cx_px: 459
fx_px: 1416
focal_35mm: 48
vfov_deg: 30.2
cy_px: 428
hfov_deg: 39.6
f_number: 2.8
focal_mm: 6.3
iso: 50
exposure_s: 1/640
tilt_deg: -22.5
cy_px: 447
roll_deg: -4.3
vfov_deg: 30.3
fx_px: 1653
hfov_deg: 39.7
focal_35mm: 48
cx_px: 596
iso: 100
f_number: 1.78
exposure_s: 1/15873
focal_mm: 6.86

^^^^^^^^^^^^^^^^

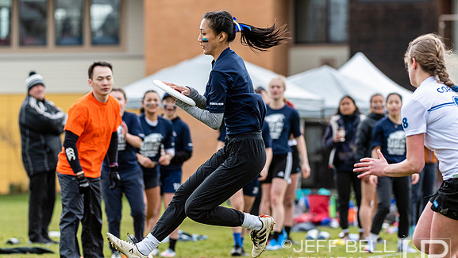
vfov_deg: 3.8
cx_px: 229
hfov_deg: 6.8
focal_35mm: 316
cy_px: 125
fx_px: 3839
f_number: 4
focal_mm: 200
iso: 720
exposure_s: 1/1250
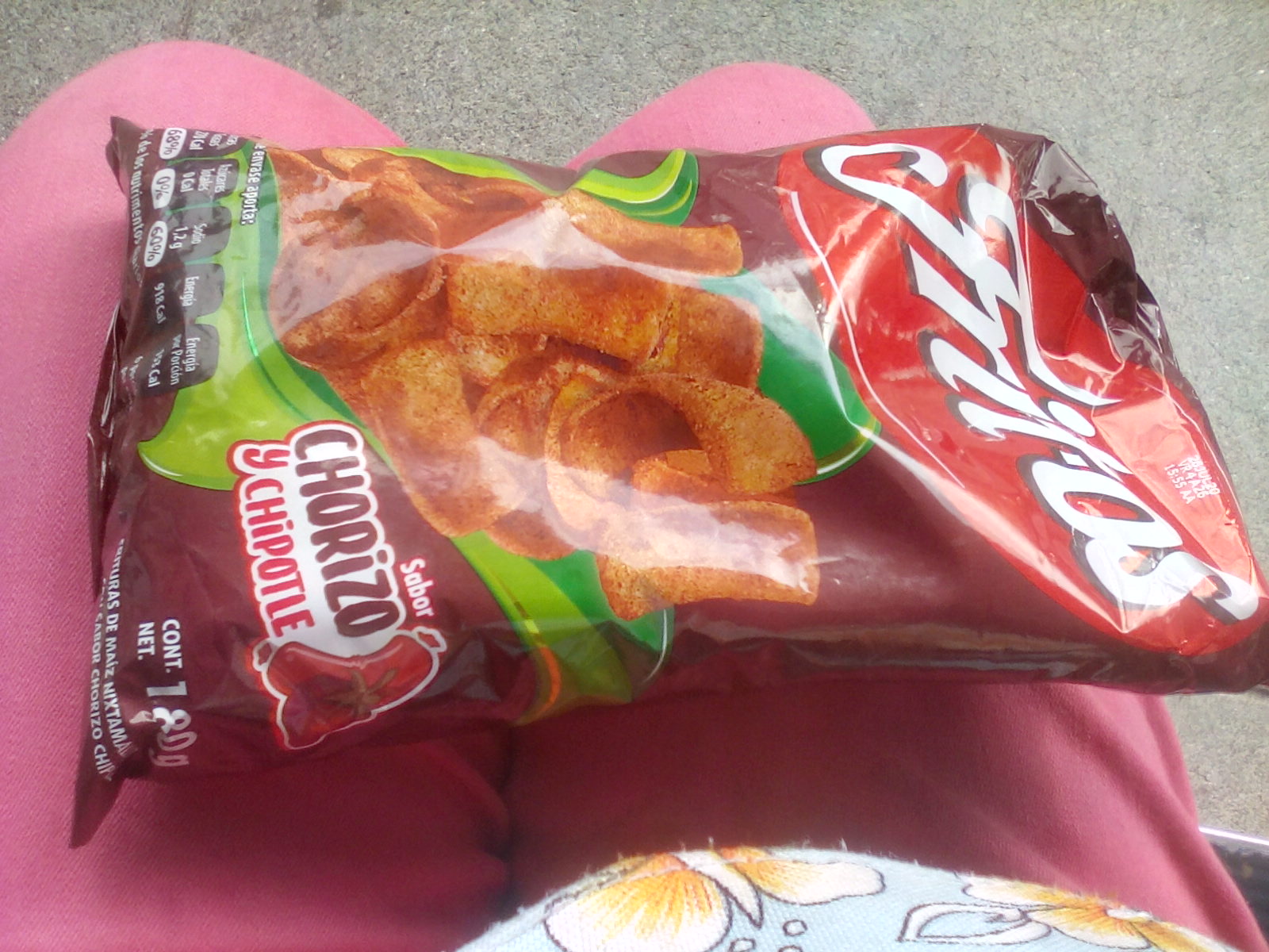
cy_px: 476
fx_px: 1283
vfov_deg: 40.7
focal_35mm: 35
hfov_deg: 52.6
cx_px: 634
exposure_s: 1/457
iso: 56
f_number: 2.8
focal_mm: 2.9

^^^^^^^^^^^^^^^^

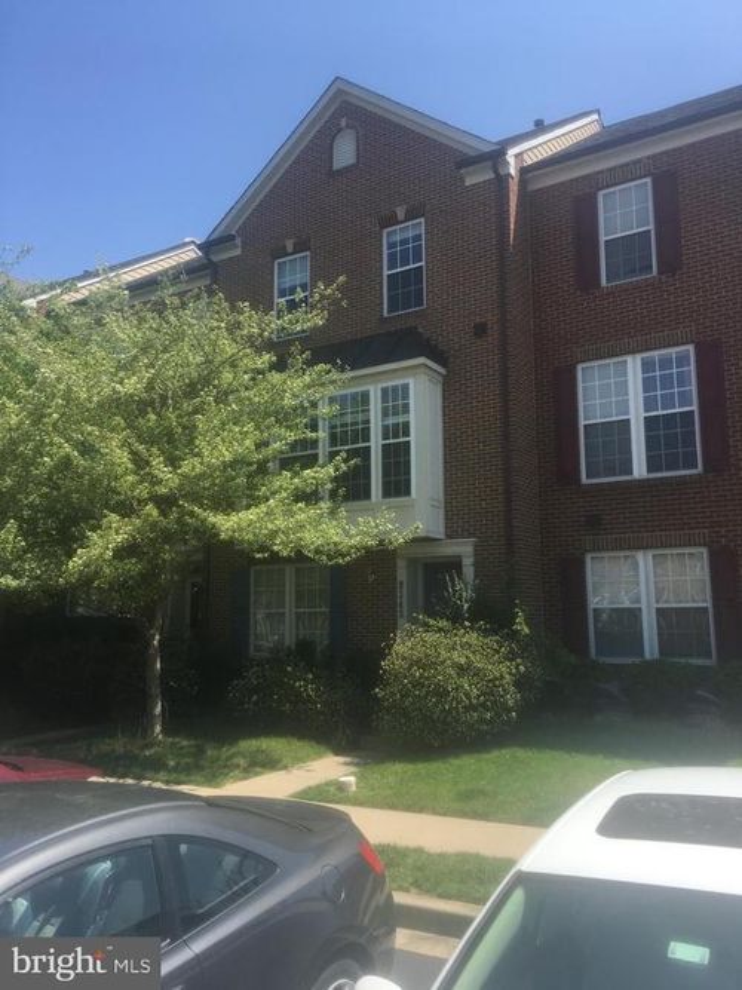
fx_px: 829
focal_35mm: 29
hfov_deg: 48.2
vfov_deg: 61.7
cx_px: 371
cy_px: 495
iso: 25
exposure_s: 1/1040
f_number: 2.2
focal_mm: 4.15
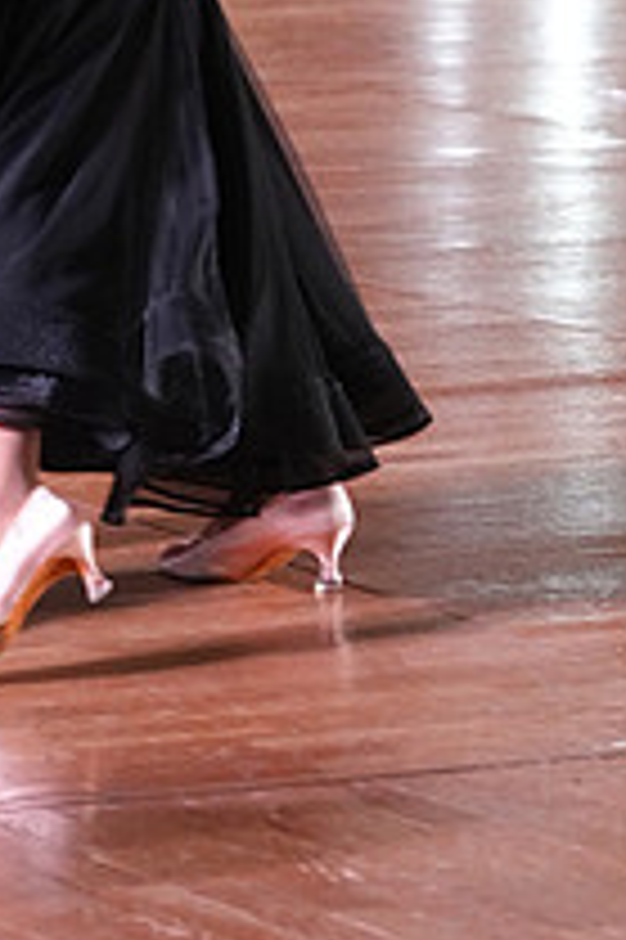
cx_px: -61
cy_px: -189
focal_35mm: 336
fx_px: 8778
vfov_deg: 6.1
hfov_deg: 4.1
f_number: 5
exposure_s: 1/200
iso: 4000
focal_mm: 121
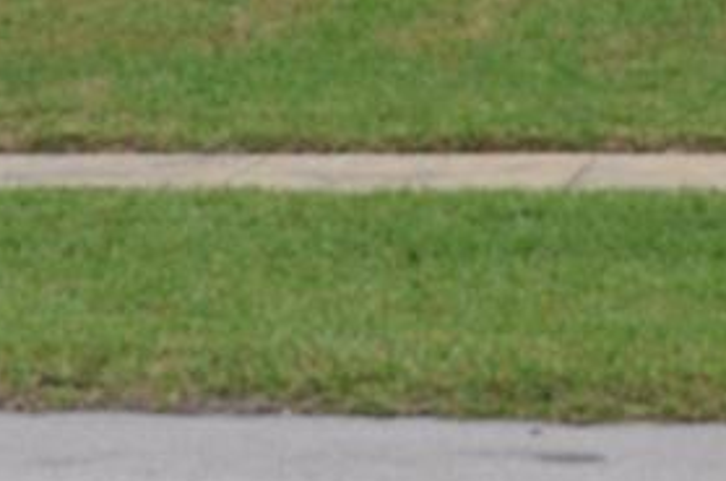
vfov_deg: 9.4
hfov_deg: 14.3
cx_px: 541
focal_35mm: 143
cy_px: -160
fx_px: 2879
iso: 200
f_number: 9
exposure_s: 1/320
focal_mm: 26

^^^^^^^^^^^^^^^^

Leaving every picture aside, reproduce exactly the lines above from the one with "vfov_deg: 61.7" up to and including the one with "focal_mm: 26", and no others.

▸ Response to the task:
vfov_deg: 61.7
cx_px: 371
cy_px: 495
iso: 25
exposure_s: 1/1040
f_number: 2.2
focal_mm: 4.15
cx_px: -61
cy_px: -189
focal_35mm: 336
fx_px: 8778
vfov_deg: 6.1
hfov_deg: 4.1
f_number: 5
exposure_s: 1/200
iso: 4000
focal_mm: 121
vfov_deg: 9.4
hfov_deg: 14.3
cx_px: 541
focal_35mm: 143
cy_px: -160
fx_px: 2879
iso: 200
f_number: 9
exposure_s: 1/320
focal_mm: 26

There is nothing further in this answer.